India's success in fighting polio, which has cost almost $2 billion and several nationwide immunisation programs, has been credited to decades of work by the Indian government, Rotary International, along with the US government-funded Centers for Disease Control and Prevention (CDC), the World Health Organization (WHO) and UNICEF. According to the Washington Post, the US has spent more than $2 billion around the world since the WHO launched the global eradication campaign in 1988.

"Federal funding for global health programs now faces sharp cuts from Tea Party lawmakers and others worried about the deficit," warned The Hill.

"House Republicans last year voted to cut funding for global health by more than $1 billion from 2010 levels. A House and Senate conference committee last month ended up agreeing to slash President Obama's request for $9.1 billion by 9.2 percent, or $840 million."

Lawmakers have had to resort to sharp cuts in global health programs as America is running a $15 trillion debt and its own entitlement programs are on the brink of insolvency.

Officials with the CDC say US funding and experience were key to beating back polio in India.

"Since 1999, CDC has provided more than $113 million to India for technical, programmatic and laboratory support and purchase of oral polio vaccine," Kevin De Cock, the CDC's director for global health, told The Hill.

In India, De Cock said, the CDC "worked side-by-side with the government of India in designing and maintaining WHO's highly effective national polio surveillance system" while "CDC disease detectives and laboratory experts [were] on the ground working with global and local partners to investigate outbreaks and rapidly stop their spread."
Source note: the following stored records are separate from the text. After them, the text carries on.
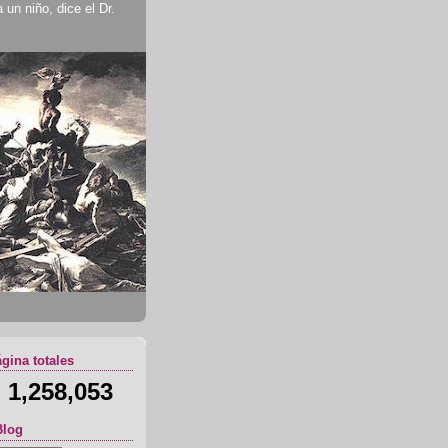
un niño, dice el Dr.
ágina totales
1,258,053
Blog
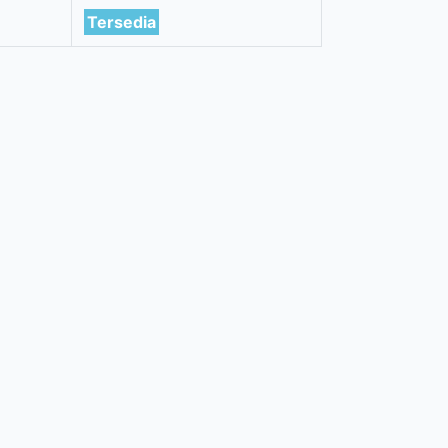
Tersedia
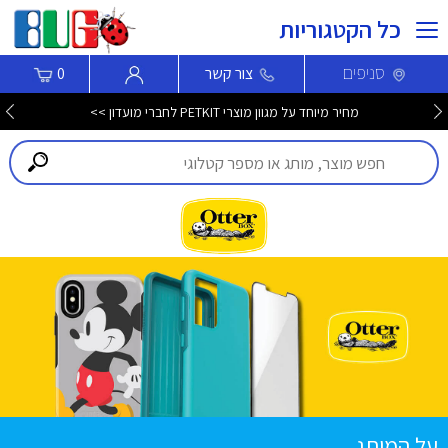
כל הקטגוריות
סניפים
צור קשר
0
מחיר מיוחד על מגוון מוצרי PETKIT לחברי מועדון >>
על המותג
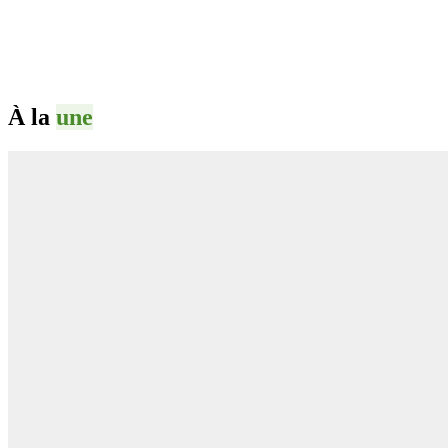
À la
une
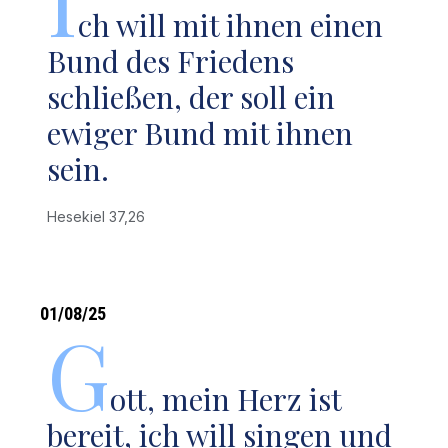
I
ch will mit ihnen einen
Bund des Friedens
schließen, der soll ein
ewiger Bund mit ihnen
sein.
Hesekiel 37,26
01/08/25
G
ott, mein Herz ist
bereit, ich will singen und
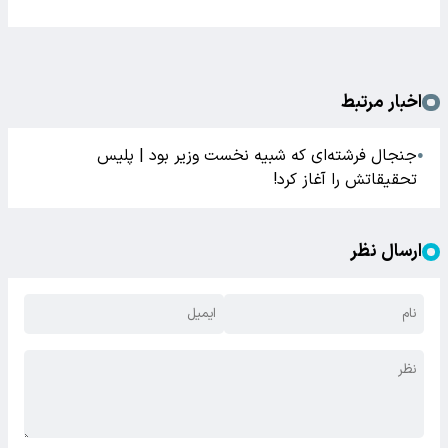
اخبار مرتبط
جنجال فرشته‌ای که شبیه نخست وزیر بود | پلیس
●
تحقیقاتش را آغاز کرد!
ارسال نظر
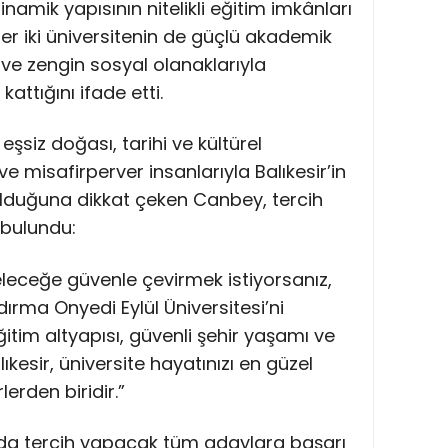
inamik yapısının nitelikli eğitim imkânları
r iki üniversitenin de güçlü akademik
ve zengin sosyal olanaklarıyla
attığını ifade etti.
n eşsiz doğası, tarihi ve kültürel
 ve misafirperver insanlarıyla Balıkesir’in
r olduğuna dikkat çeken Canbey, tercih
bulundu:
leceğe güvenle çevirmek istiyorsanız,
ndırma Onyedi Eylül Üniversitesi’ni
ğitim altyapısı, güvenli şehir yaşamı ve
kesir, üniversite hayatınızı en güzel
lerden biridir.”
da tercih yapacak tüm adaylara başarı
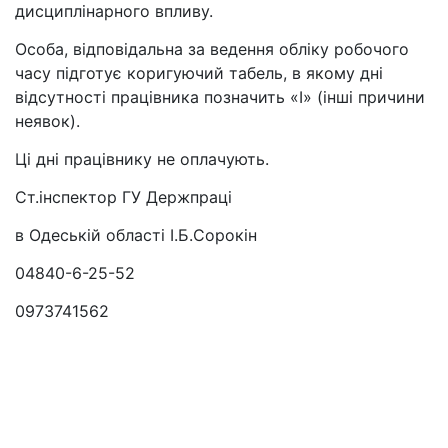
дисциплінарного впливу.
Особа, відповідальна за ведення обліку робочого
часу підготує коригуючий табель, в якому дні
відсутності працівника позначить «І» (інші причини
неявок).
Ці дні працівнику не оплачують.
Ст.інспектор ГУ Держпраці
в Одеській області І.Б.Сорокін
04840-6-25-52
0973741562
Back at CDC headquarters in Atlanta, De Cock said, health experts "collect and analyze the latest information on eradication progress and share with those on the ground so strategies are adjusted based on the science."
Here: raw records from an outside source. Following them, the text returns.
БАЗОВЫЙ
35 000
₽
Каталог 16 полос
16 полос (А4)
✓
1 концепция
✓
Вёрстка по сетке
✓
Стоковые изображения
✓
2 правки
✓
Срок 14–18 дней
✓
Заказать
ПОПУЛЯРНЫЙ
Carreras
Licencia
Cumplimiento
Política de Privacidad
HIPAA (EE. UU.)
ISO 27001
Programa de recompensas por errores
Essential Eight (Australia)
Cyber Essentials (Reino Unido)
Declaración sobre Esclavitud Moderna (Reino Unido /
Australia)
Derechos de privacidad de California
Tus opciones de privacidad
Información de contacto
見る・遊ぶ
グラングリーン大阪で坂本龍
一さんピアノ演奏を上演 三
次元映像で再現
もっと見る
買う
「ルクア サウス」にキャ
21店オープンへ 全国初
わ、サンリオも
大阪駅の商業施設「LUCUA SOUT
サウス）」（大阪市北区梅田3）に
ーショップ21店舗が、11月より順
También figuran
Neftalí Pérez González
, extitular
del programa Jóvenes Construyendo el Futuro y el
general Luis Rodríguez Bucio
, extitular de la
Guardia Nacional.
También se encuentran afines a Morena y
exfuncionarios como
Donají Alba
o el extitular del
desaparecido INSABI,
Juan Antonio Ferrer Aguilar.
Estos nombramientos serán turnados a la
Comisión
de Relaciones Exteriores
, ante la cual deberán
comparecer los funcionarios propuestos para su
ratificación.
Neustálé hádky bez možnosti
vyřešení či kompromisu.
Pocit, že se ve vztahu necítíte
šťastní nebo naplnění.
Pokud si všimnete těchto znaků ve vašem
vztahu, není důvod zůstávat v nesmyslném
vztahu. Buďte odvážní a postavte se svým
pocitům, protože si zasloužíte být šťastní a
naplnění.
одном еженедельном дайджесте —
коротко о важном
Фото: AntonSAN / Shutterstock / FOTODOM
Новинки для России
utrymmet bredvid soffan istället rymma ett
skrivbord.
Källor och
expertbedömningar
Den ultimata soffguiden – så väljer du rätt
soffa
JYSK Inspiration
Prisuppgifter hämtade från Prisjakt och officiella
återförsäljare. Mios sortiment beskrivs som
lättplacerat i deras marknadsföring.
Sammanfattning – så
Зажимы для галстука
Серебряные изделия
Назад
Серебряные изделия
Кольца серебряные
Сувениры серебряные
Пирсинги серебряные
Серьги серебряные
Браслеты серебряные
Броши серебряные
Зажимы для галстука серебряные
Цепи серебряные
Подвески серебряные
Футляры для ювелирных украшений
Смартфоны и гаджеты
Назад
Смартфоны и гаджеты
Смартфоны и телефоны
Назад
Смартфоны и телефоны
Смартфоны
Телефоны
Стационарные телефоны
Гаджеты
The US government has shown huge commitment to eradicating polio in India, but if state funding dries up India will have to rely more heavily on Bill Gates who has made eliminating polio a centerpiece of his efforts to use his Microsoft fortune to change the world.

"We must build on this historic moment and ensure that India's polio program continues to move full-steam ahead," Gates said in a statement released by the Bill & Melinda Gates Foundation.

Gates said India had demonstrated that polio can be halted "when countries combine the right elements political will, quality immunisation campaigns, and an entire nation's determination."